Patient will be free of pressure ulcer and will remain clean and dry.
Providing adequate staff to support during ADLs, to prevent falls.
Patient will be able to communicate and receive care.
Patient will receive adequate nutrition and hydration.
Patient will be free of pressure ulcers.
Provision of adequate staff to assist with ADLs prevent falls and also to employ the services PT and OT.
Implementations and rationale for nursing actions;
Pressure ulcers can be prevented, it is one of the most important safety measure considered in the most medical facilities and this can save the health care facilities a lot of money. Implementation of measures to prevent pressure ulcer is by patient and staff education. Educating the staff on the need of turning and positioning patient especially when they are bed bound. Care planning provides a plan for what is to be done to prevent pressure ulcers, it is important to match patients with their specific needs. Even though a score shows that a patient is not at risk does not guarantee that the patient will not have pressure ulcer.
Geriatric patient with inadequate caloric and protein intake may suffer different illness such as, poor healing, pressure injuries and may lose weight. In severe case may have increased risk for fracture. There are various types of feeding formula ,before a feed is be administered to a patient dietician/ nutritionist should choose formula that best fits the nutritional demands of the patient, feed formula varies with age, weight, height, lab values as well as activity. With this in mind, patient will maintain a good health.
Most geriatric patients have hearing difficulties, are at risk for falls, have acute illnesses , limited mobility, diminished, mental status,some are on medications such as ACE inhibitors, diuretics, antidepressants and anti anxiety medication are also at risk for falls. Patient should be assessed on medications and the side effects before administering the medications.
Activities of daily living – Most geriatric patient need assistance with activity of daily living. The goal for geriatric patient that are bed bound is to provide to prevent pressure ulcer and other skin issues. The activity of daily living include, transferring personal hygiene and patient at risk for falls. The main goal is promoted physical mobility in bed with assistance can turn and position.`
Some of the Signs Normal Aging Include –
Slow or inability to perform activities of daily living (ADLs), personal care, such as bathing, eating, toileting may be done slower or not be able to perform such activities and may need assistance.

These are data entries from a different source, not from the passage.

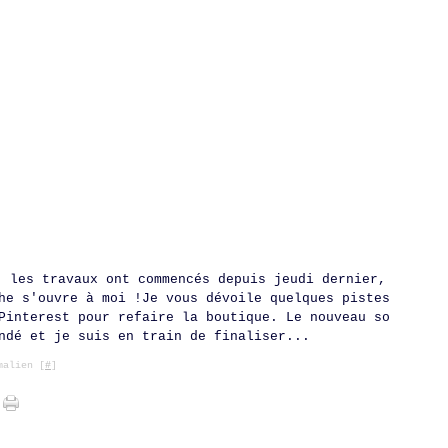
, les travaux ont commencés depuis jeudi dernier,
he s'ouvre à moi !Je vous dévoile quelques pistes
Pinterest pour refaire la boutique. Le nouveau so
ndé et je suis en train de finaliser...
alien [
#
]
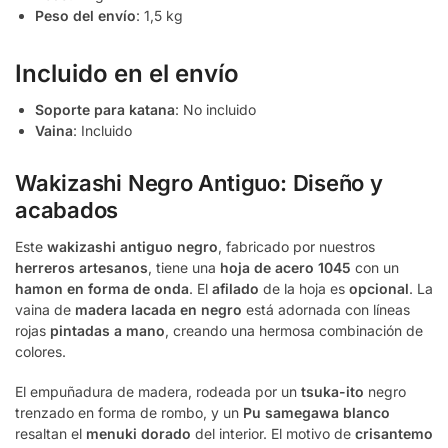
Peso del envío
: 1,5 kg
Incluido en el envío
Soporte para katana
: No incluido
Vaina
: Incluido
Wakizashi Negro Antiguo: Diseño y
acabados
Este
wakizashi antiguo negro
, fabricado por nuestros
herreros artesanos
, tiene una
hoja de acero 1045
con un
hamon en forma de onda
. El
afilado
de la hoja es
opcional
. La
vaina de
madera lacada en negro
está adornada con líneas
rojas
pintadas a mano
, creando una hermosa combinación de
colores.
El empuñadura de madera, rodeada por un
tsuka-ito
negro
trenzado en forma de rombo, y un
Pu samegawa blanco
resaltan el
menuki dorado
del interior. El motivo de
crisantemo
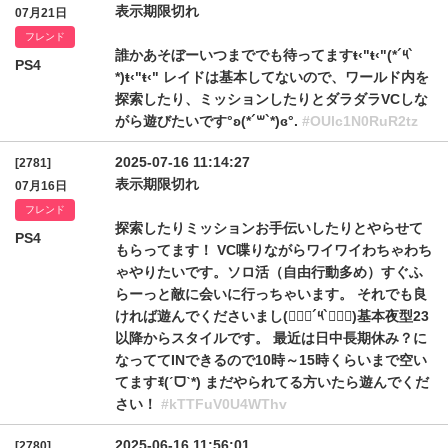
表示期限切れ
07月21日
フレンド
誰かあそぼーいつまででも待ってますŧ‹"ŧ‹"(*´༥`
PS4
*)ŧ‹"ŧ‹" レイドは基本してないので、ワールド内を
探索したり、ミッションしたりとダラダラVCしな
がら遊びたいです°ʚ(*´꒳`*)ɞ°.
#OUlc1N0RuR2tz
2025-07-16 11:14:27
[2781]
表示期限切れ
07月16日
フレンド
探索したりミッションお手伝いしたりとやらせて
PS4
もらってます！ VC喋りながらワイワイわちゃわち
ゃやりたいです。ソロ活（自由行動多め）すぐふ
らーっと敵に会いに行っちゃいます。 それでも良
ければ遊んでくださいまし(๑⃙⃘´༥`๑⃙⃘)基本夜型23
以降からスタイルです。 最近は日中長期休み？に
なっててINできるので10時～15時くらいまで空い
てますꉂ(ˊᗜˋ*) まだやられてる方いたら遊んでくだ
さい！
#kTTFuV0U4WThv
2025-06-16 11:56:01
[2780]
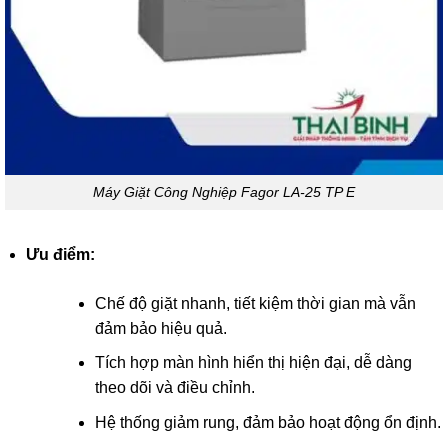
Máy Giặt Công Nghiệp Fagor LA-25 TP E
Ưu điểm:
Chế độ giặt nhanh, tiết kiệm thời gian mà vẫn
đảm bảo hiệu quả.
Tích hợp màn hình hiển thị hiện đại, dễ dàng
theo dõi và điều chỉnh.
Hệ thống giảm rung, đảm bảo hoạt động ổn định.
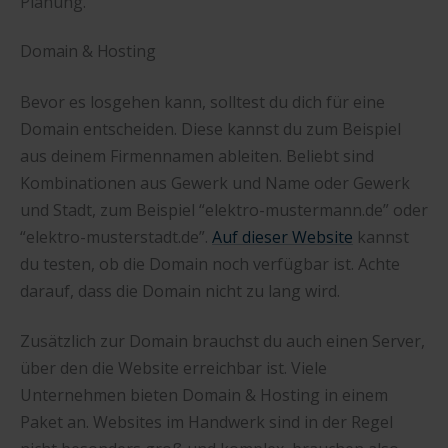
Planung.
Domain & Hosting
Bevor es losgehen kann, solltest du dich für eine
Domain entscheiden. Diese kannst du zum Beispiel
aus deinem Firmennamen ableiten. Beliebt sind
Kombinationen aus Gewerk und Name oder Gewerk
und Stadt, zum Beispiel “elektro-mustermann.de” oder
“elektro-musterstadt.de”.
Auf dieser Website
kannst
du testen, ob die Domain noch verfügbar ist. Achte
darauf, dass die Domain nicht zu lang wird.
Zusätzlich zur Domain brauchst du auch einen Server,
über den die Website erreichbar ist. Viele
Unternehmen bieten Domain & Hosting in einem
Paket an. Websites im Handwerk sind in der Regel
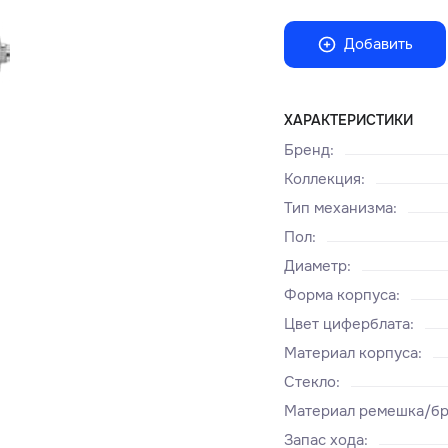
Добавить
ХАРАКТЕРИСТИКИ
Бренд
:
Коллекция
:
Тип механизма
:
Пол
:
Диаметр
:
Форма корпуса
:
Цвет циферблата
:
Материал корпуса
:
Стекло
:
Материал ремешка/бр
Запас хода
:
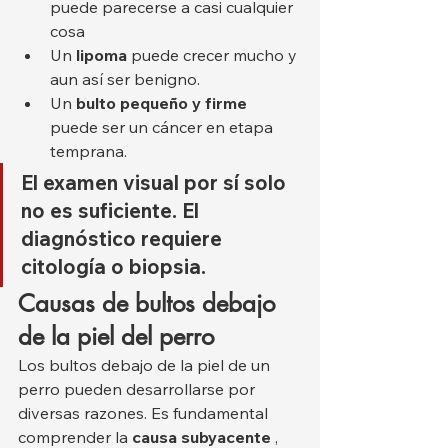
puede parecerse a casi cualquier 
cosa
Un 
lipoma
 puede crecer mucho y 
aun así ser benigno.
Un 
bulto pequeño y firme
puede ser un cáncer en etapa 
temprana.
El examen visual por sí solo 
no es suficiente. El 
diagnóstico requiere 
citología o biopsia.
Causas de bultos debajo 
de la piel del perro
Los bultos debajo de la piel de un 
perro pueden desarrollarse por 
diversas razones. Es fundamental 
comprender la 
causa subyacente
 , 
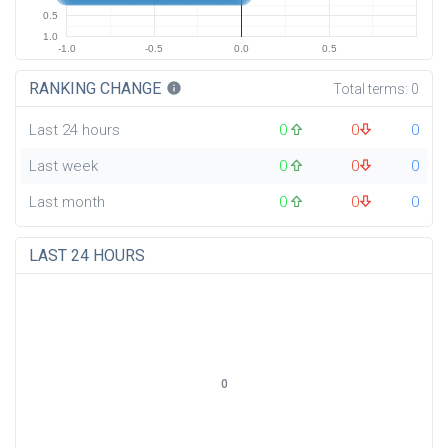
0.5
1.0
-1.0
-0.5
0.0
0.5
RANKING CHANGE
info
Total terms:
0
Last 24 hours
0
0
0
Last week
0
0
0
Last month
0
0
0
LAST 24 HOURS
0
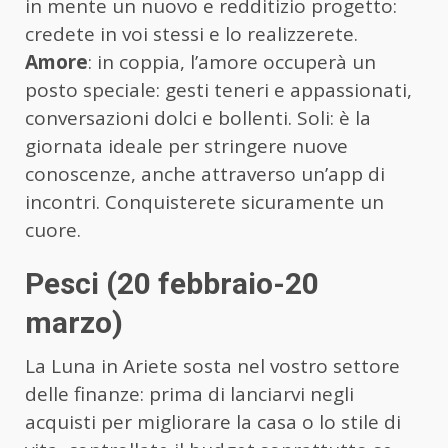
in mente un nuovo e redditizio progetto:
credete in voi stessi e lo realizzerete.
Amore
: in coppia, l’amore occuperà un
posto speciale: gesti teneri e appassionati,
conversazioni dolci e bollenti. Soli: è la
giornata ideale per stringere nuove
conoscenze, anche attraverso un’app di
incontri. Conquisterete sicuramente un
cuore.
Pesci (20 febbraio-20
marzo)
La Luna in Ariete sosta nel vostro settore
delle finanze: prima di lanciarvi negli
acquisti per migliorare la casa o lo stile di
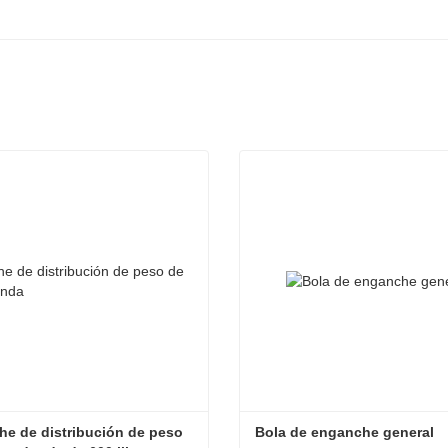
e de distribución de peso 
Bola de enganche general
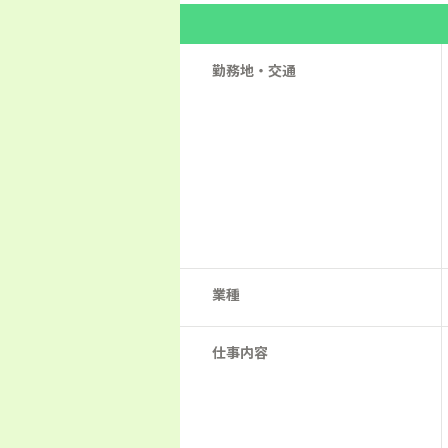
勤務地・交通
業種
仕事内容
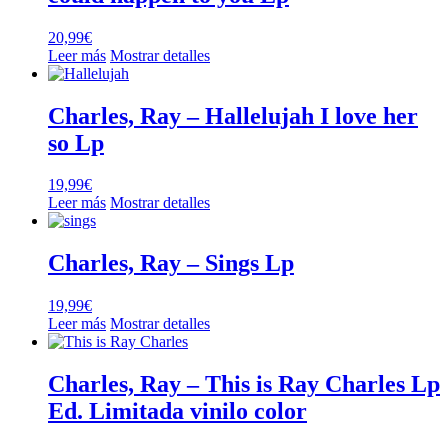
20,99
€
Leer más
Mostrar detalles
Charles, Ray – Hallelujah I love her
so Lp
19,99
€
Leer más
Mostrar detalles
Charles, Ray – Sings Lp
19,99
€
Leer más
Mostrar detalles
Charles, Ray – This is Ray Charles Lp
Ed. Limitada vinilo color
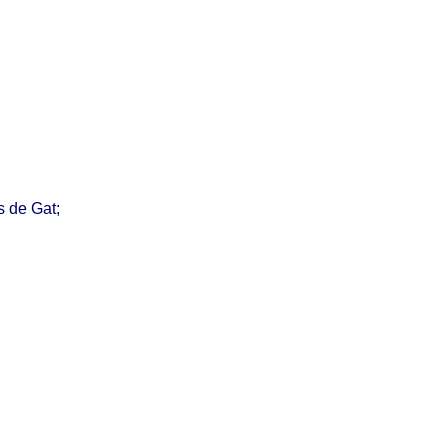
s
de Gat;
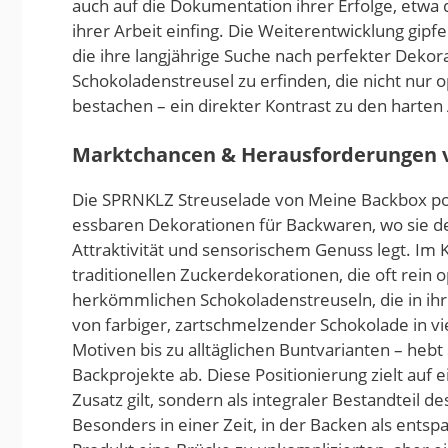
auch auf die Dokumentation ihrer Erfolge, etwa
ihrer Arbeit einfing. Die Weiterentwicklung gipf
die ihre langjährige Suche nach perfekter Dekor
Schokoladenstreusel zu erfinden, die nicht nur
bestachen – ein direkter Kontrast zu den harten
Marktchancen & Herausforderungen v
Die SPRNKLZ Streuselade von Meine Backbox posi
essbaren Dekorationen für Backwaren, wo sie d
Attraktivität und sensorischem Genuss legt. Im 
traditionellen Zuckerdekorationen, die oft rein
herkömmlichen Schokoladenstreuseln, die in ihr
von farbiger, zartschmelzender Schokolade in v
Motiven bis zu alltäglichen Buntvarianten – hebt 
Backprojekte ab. Diese Positionierung zielt auf 
Zusatz gilt, sondern als integraler Bestandteil 
Besonders in einer Zeit, in der Backen als entspa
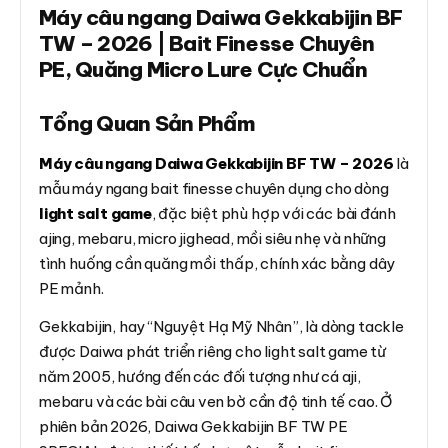
Máy câu ngang Daiwa Gekkabijin BF
TW – 2026 | Bait Finesse Chuyên
PE, Quăng Micro Lure Cực Chuẩn
Tổng Quan Sản Phẩm
Máy câu ngang Daiwa Gekkabijin BF TW – 2026
là
mẫu máy ngang bait finesse chuyên dụng cho dòng
light salt game
, đặc biệt phù hợp với các bài đánh
ajing, mebaru, micro jighead, mồi siêu nhẹ và những
tình huống cần quăng mồi thấp, chính xác bằng dây
PE mảnh.
Gekkabijin, hay “Nguyệt Hạ Mỹ Nhân”, là dòng tackle
được Daiwa phát triển riêng cho light salt game từ
năm 2005, hướng đến các đối tượng như cá aji,
mebaru và các bài câu ven bờ cần độ tinh tế cao. Ở
phiên bản 2026, Daiwa Gekkabijin BF TW PE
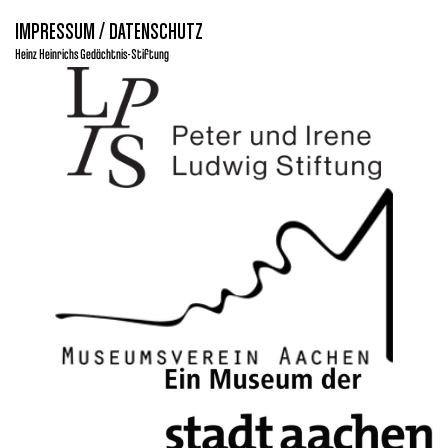
IMPRESSUM / DATENSCHUTZ
Heinz Heinrichs Gedächtnis-Stiftung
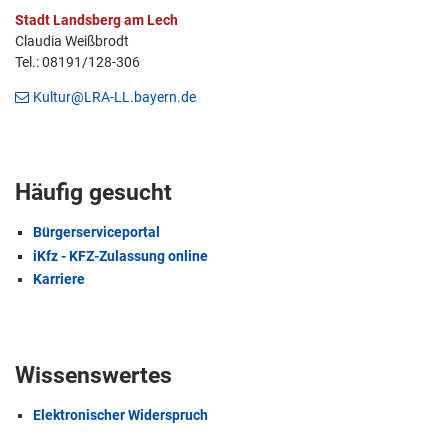
Stadt Landsberg am Lech
Claudia Weißbrodt
Tel.: 08191/128-306
Kultur@LRA-LL.bayern.de
Häufig gesucht
Bürgerserviceportal
iKfz - KFZ-Zulassung online
Karriere
Wissenswertes
Elektronischer Widerspruch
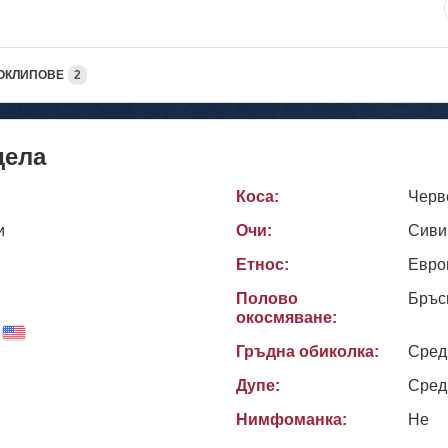
ОКЛИПОВЕ
2
дела
Коса:
Черв
и
Очи:
Сиви
Етнос:
Евро
Полово
Бръс
окосмяване:
Гръдна обиколка:
Сред
Дупе:
Сред
Нимфоманка:
Не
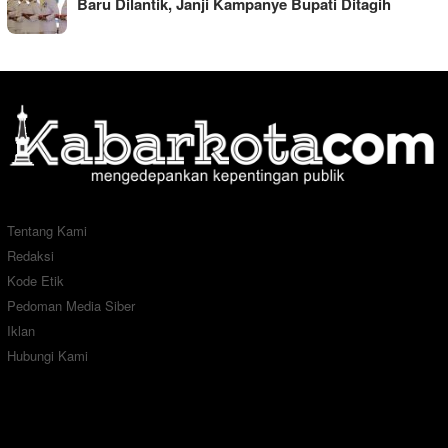
Baru Dilantik, Janji Kampanye Bupati Ditagih
Tentang Kami
Redaksi
Kode Etik
Pedoman Media Siber
Iklan
Hubungi Kami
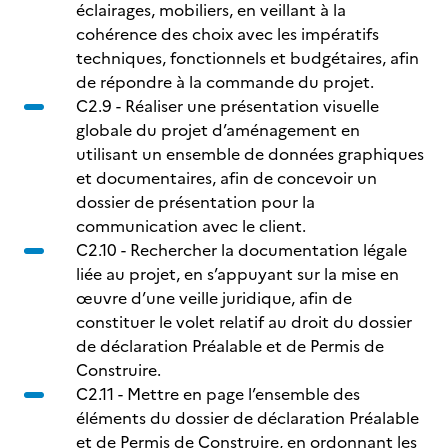
éclairages, mobiliers, en veillant à la
cohérence des choix avec les impératifs
techniques, fonctionnels et budgétaires, afin
de répondre à la commande du projet.
C2.9 - Réaliser une présentation visuelle
globale du projet d’aménagement en
utilisant un ensemble de données graphiques
et documentaires, afin de concevoir un
dossier de présentation pour la
communication avec le client.
C2.10 - Rechercher la documentation légale
liée au projet, en s’appuyant sur la mise en
œuvre d’une veille juridique, afin de
constituer le volet relatif au droit du dossier
de déclaration Préalable et de Permis de
Construire.
C2.11 - Mettre en page l’ensemble des
éléments du dossier de déclaration Préalable
et de Permis de Construire, en ordonnant les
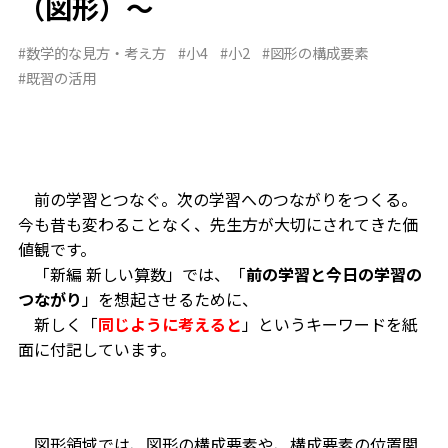
（図形）～
#数学的な見方・考え方
#小4
#小2
#図形の構成要素
#既習の活用
前の学習とつなぐ。次の学習へのつながりをつくる。
今も昔も変わることなく、先生方が大切にされてきた価
値観です。
「新編 新しい算数」では、「
前の学習と今日の学習の
つながり
」を想起させるために、
新しく「
同じように考えると
」というキーワードを紙
面に付記しています。
図形領域では、図形の構成要素や、構成要素の位置関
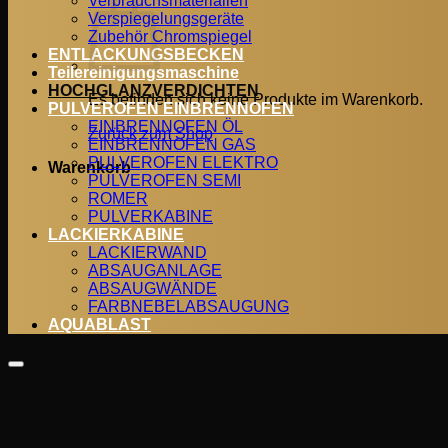
Verbrauchsmaterialien
Verspiegelungsgeräte
Zubehör Chromspiegel
ENTLACKUNGSBECKEN
Teilereinigungsmaschine
HOCHGLANZVERDICHTEN
Es befinden sich keine Produkte im Warenkorb.
PULVEROFEN EINBRENNOFEN
EINBRENNOFEN ÖL
Zurück zum Shop
EINBRENNOFEN GAS
PULVEROFEN ELEKTRO
Warenkorb
PULVEROFEN SEMI
ROMER
PULVERKABINE
LACKIERKABINE
LACKIERWAND
ABSAUGANLAGE
ABSAUGWÄNDE
FARBNEBELABSAUGUNG
AQUABLAST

Aging Skin – The skin of older adults become paler and thinner, the skin loses elasticity, and forms large pigmented spots and become prone to skin injuries.
Loss of bone density also occurs in older adults which leads to osteoporosis. Use of vitamin supplements helps reduce these problems.
Loss of sensation and speech changes due to certain illnesses such as stroke and this can be controlled by diet, medications, and exercise.
Geriatric patient’s tend to develop more problems, and illness as the grow old. This decline in the ability to do things for themselves has lead to loss of independence. When these older adults are on ventilator bed bound with the tube – feeding and non – verbal, the situation can lead to acute and chronic health problems. Some problems with this decline as mentioned earlier include skin impairment, poor nutrition, risk for falls, incontinence, cognitive impairment. It is necessary to focus awareness on these problems and to focus on ways of preventing each to the specific individual. Implementation of prevention measures should be the focus of medical facilities, as these will fo a long way to reduce cost.